James Dwayne COPELAND, Appellant/Cross Appellee,
v.
Rosemary COPELAND, Appellee/Cross Appellant.

No. 95-1322.

District Court of Appeal of Florida, First District.

February 6, 1996.

John F. Roscow III of Scruggs & Carmichael, P.A., Gainesville, for appellant/cross appellee.

Allison E. Folds of Watson, Folds, Steadham, Tovkach, Walker & Marston, Gainesville, for appellee/cross appellant.

WOLF, Judge.

Both James Dwayne Copeland, the former husband in this dissolution of marriage proceeding, and Rosemary Copeland, the former wife, appeal several aspects of the partial final judgment dissolving marriage. We approve the trial court's rulings as to all the contested issues except for that regarding the deduction for tithing in calculating available income for purposes of determining child support.

The partial final judgment dissolving marriage states in relevant part:

17. The parties agree that, during the marriage, they faithfully and reliably tithed 10 percent of their income to their church.

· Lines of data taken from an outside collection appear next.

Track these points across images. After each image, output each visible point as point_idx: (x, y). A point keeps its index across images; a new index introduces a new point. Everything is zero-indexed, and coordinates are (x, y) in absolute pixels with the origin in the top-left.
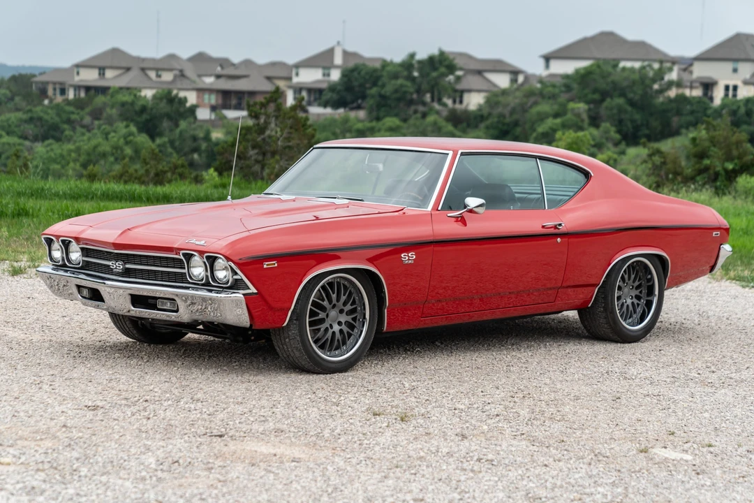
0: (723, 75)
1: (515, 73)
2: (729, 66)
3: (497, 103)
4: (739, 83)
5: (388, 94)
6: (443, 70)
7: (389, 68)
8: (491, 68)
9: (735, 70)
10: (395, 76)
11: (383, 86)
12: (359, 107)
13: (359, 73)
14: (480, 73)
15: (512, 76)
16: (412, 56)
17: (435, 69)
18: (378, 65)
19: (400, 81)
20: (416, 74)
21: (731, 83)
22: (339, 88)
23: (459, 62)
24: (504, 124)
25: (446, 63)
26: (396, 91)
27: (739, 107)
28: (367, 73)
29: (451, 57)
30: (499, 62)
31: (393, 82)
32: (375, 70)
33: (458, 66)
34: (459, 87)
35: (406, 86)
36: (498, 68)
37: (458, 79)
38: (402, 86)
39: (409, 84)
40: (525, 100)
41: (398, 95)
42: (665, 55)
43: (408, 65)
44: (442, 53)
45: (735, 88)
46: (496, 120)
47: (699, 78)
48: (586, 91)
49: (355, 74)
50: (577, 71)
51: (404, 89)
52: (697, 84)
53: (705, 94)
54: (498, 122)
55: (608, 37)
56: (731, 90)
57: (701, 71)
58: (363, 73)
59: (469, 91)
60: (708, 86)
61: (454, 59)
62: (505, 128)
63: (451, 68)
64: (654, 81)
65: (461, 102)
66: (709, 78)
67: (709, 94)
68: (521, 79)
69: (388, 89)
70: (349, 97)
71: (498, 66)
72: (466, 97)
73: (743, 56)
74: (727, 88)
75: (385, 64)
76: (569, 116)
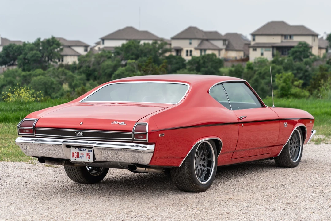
0: (185, 45)
1: (86, 47)
2: (188, 42)
3: (85, 61)
4: (193, 49)
5: (29, 58)
6: (55, 46)
7: (27, 46)
8: (75, 44)
9: (190, 43)
10: (32, 49)
11: (26, 54)
12: (13, 65)
13: (12, 48)
14: (69, 47)
15: (85, 48)
16: (39, 39)
17: (51, 46)
18: (22, 44)
19: (34, 52)
20: (41, 48)
21: (189, 49)
22: (3, 55)
23: (61, 42)
24: (89, 71)
25: (56, 42)
26: (33, 56)
27: (200, 60)
28: (16, 48)
29: (58, 40)
30: (79, 42)
31: (31, 52)
32: (20, 47)
33: (61, 44)
34: (62, 54)
35: (38, 54)
36: (78, 45)
37: (62, 50)
38: (35, 54)
39: (38, 52)
40: (99, 59)
41: (33, 58)
42: (157, 37)
43: (37, 44)
44: (53, 38)
45: (191, 51)
46: (85, 69)
47: (175, 47)
48: (129, 54)
49: (11, 49)
50: (123, 45)
51: (37, 55)
52: (173, 50)
53: (177, 54)
54: (86, 70)
55: (130, 30)
56: (189, 53)
57: (175, 44)
58: (14, 48)
59: (66, 55)
60: (179, 51)
61: (59, 40)
62: (89, 72)
63: (58, 45)
64: (159, 49)
65: (63, 61)
66: (179, 47)
67: (179, 54)
68: (89, 49)
69: (29, 56)
70: (8, 60)
71: (79, 44)
72: (65, 58)
73: (194, 37)
74: (187, 51)
75: (25, 44)
76: (128, 66)
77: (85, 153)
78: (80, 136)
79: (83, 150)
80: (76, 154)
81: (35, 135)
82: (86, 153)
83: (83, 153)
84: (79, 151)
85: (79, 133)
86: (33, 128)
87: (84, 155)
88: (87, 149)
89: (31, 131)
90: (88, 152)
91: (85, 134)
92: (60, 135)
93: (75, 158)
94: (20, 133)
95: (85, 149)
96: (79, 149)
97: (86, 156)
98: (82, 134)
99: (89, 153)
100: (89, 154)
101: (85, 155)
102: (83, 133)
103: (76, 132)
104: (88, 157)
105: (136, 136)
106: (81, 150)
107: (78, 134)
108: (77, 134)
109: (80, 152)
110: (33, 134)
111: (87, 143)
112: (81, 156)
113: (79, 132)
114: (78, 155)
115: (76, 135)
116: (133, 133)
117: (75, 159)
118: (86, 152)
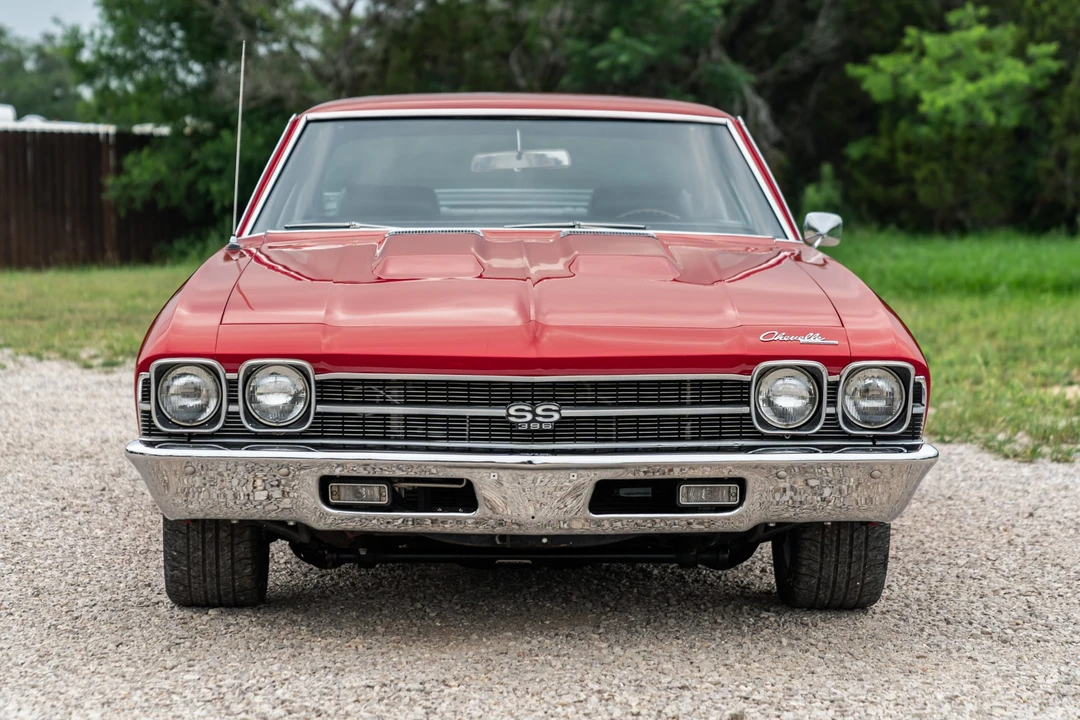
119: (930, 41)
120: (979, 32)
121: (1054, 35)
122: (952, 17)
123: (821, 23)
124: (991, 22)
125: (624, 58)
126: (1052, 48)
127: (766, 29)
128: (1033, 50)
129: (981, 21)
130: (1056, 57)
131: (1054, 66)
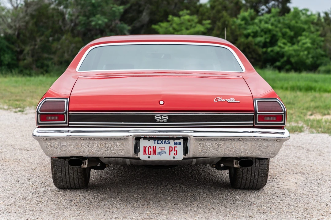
77: (167, 147)
78: (163, 122)
79: (163, 142)
80: (151, 150)
81: (69, 124)
82: (170, 147)
83: (163, 148)
84: (156, 145)
85: (163, 117)
86: (66, 113)
87: (165, 150)
88: (172, 142)
89: (61, 118)
90: (173, 146)
91: (171, 119)
92: (122, 122)
93: (148, 155)
94: (40, 122)
95: (167, 141)
96: (156, 142)
97: (170, 151)
98: (167, 118)
99: (175, 147)
100: (176, 149)
101: (167, 150)
102: (169, 116)
103: (156, 117)
104: (172, 153)
105: (262, 118)
106: (160, 142)
107: (160, 118)
108: (157, 119)
109: (158, 146)
110: (65, 122)
111: (178, 131)
112: (160, 151)
113: (162, 115)
114: (154, 151)
115: (155, 121)
116: (256, 113)
117: (149, 157)
118: (170, 145)
119: (176, 19)
120: (187, 17)
121: (209, 18)
122: (181, 13)
123: (144, 14)
124: (191, 14)
125: (100, 22)
126: (209, 22)
127: (130, 15)
128: (204, 22)
129: (188, 14)
130: (210, 24)
131: (209, 26)
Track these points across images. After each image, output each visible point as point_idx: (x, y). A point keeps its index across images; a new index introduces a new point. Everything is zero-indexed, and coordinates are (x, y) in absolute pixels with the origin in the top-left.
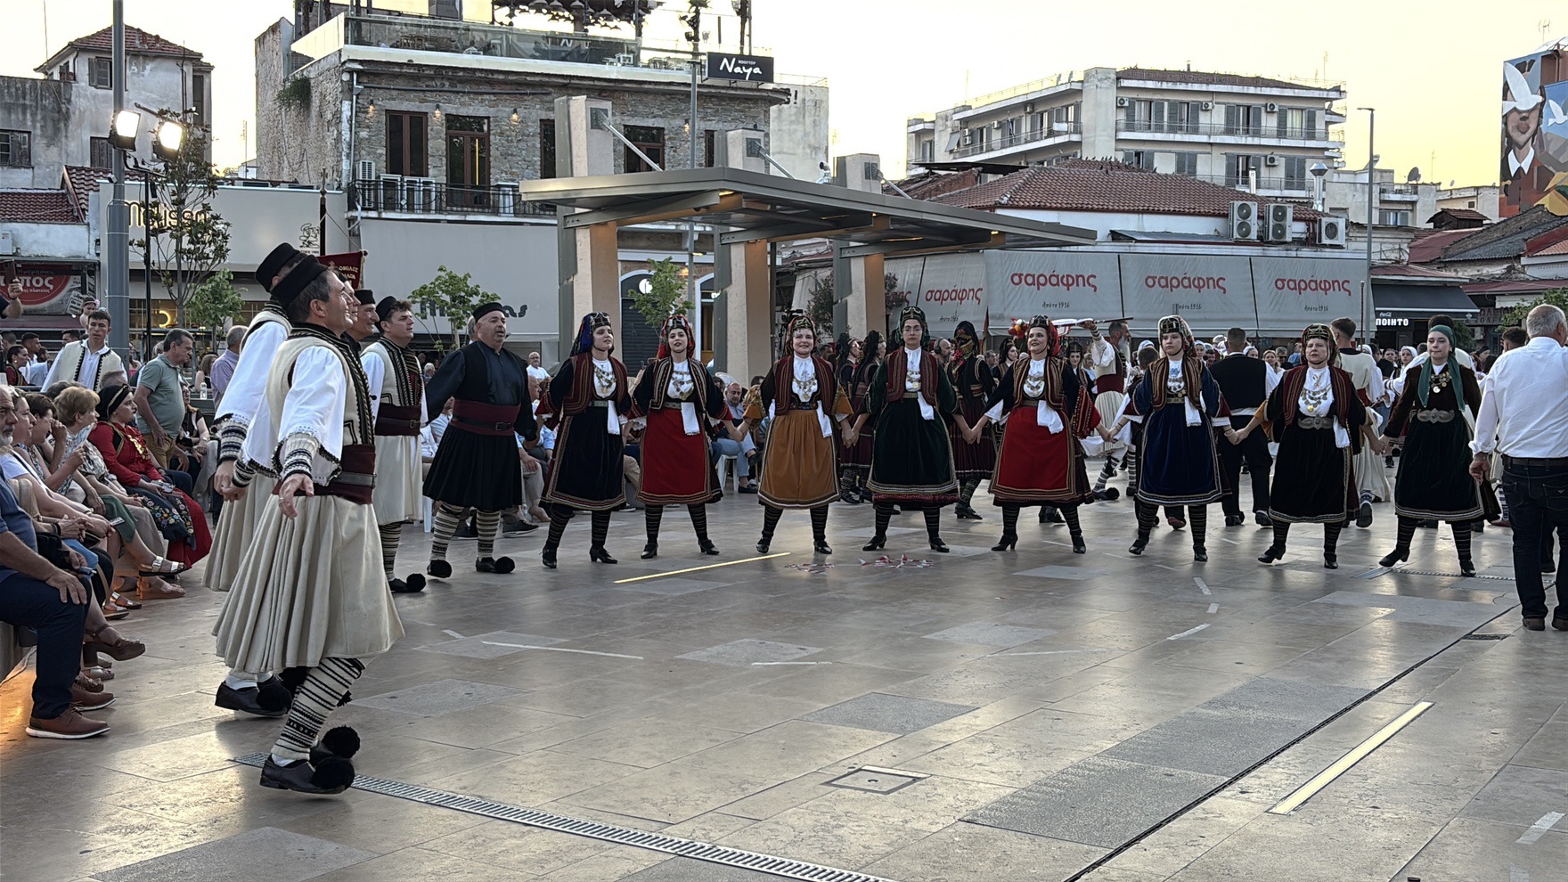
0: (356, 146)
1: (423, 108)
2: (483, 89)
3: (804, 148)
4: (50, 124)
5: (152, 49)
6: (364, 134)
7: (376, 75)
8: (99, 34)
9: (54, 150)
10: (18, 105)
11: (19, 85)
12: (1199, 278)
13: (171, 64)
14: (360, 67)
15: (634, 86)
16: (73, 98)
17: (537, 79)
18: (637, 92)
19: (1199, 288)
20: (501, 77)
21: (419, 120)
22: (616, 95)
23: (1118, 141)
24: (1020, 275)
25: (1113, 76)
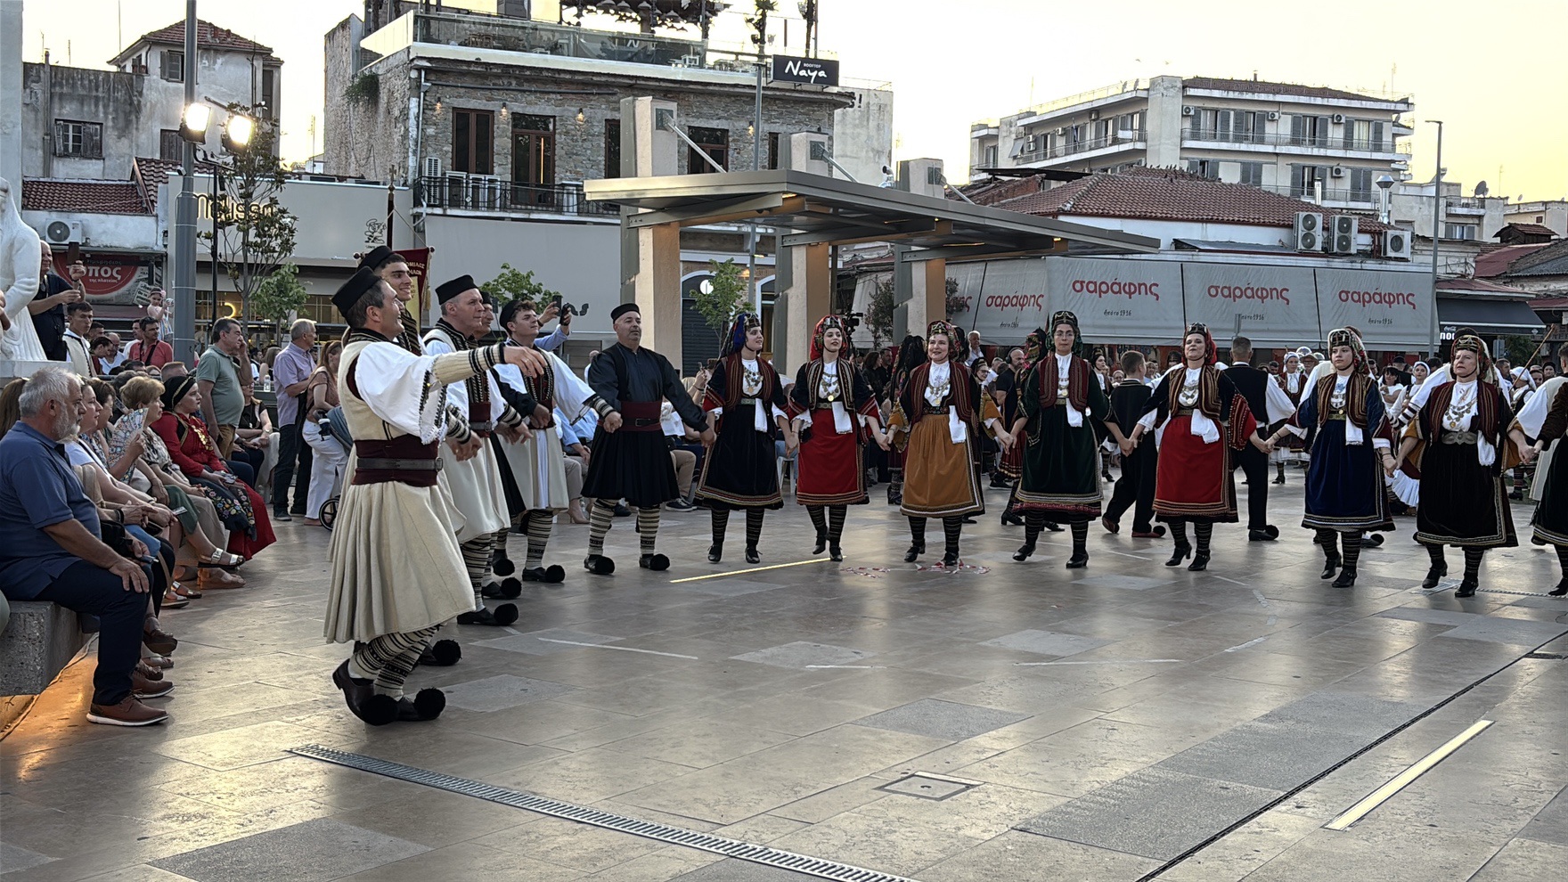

At trial, the wife testified she has not continued this practice after the separation, although the husband testified that he still makes this contribution. Both parties acknowledge that this tithing was money committed to their church and was never available for family consumption; for these reasons, the court would consider both parties' tithing as a deduction from their gross income for purposes of calculating child support, as authorized by section 61.30, Florida Statutes (1991).

The language of 61.30(3)[1] was intended to permit only those items listed in *488 the statute as deductions from gross income. Hutslar v. Lappin, 652 So. 2d 432, 434 (Fla. 1st DCA 1995). Money tithed is not included as a deduction under the statute. Because the statute does not allow discretion in establishing allowable deductions, the trial court erred in ordering the amount tithed be deducted from the gross income when calculating child support.

Accordingly, we reverse that portion of the final judgement of dissolution of marriage which provides for the deduction for tithing. In all other respects, the judgment is affirmed.

JOANOS and VAN NORTWICK, JJ., concur.

NOTES

[1] ยง 61.30, Child support guidelines

(3) Allowable deductions from gross income shall include:

(a) Federal, state, and local income tax deductions, adjusted for actual filing status and allowable dependents and income tax liabilities.

(b) Federal insurance contributions or self-employment tax.

(c) Mandatory union dues.

(d) Mandatory retirement payments.

(e) Health insurance payments, excluding payments for coverage of the minor child.

(f) Court-ordered support for other children which is actually paid.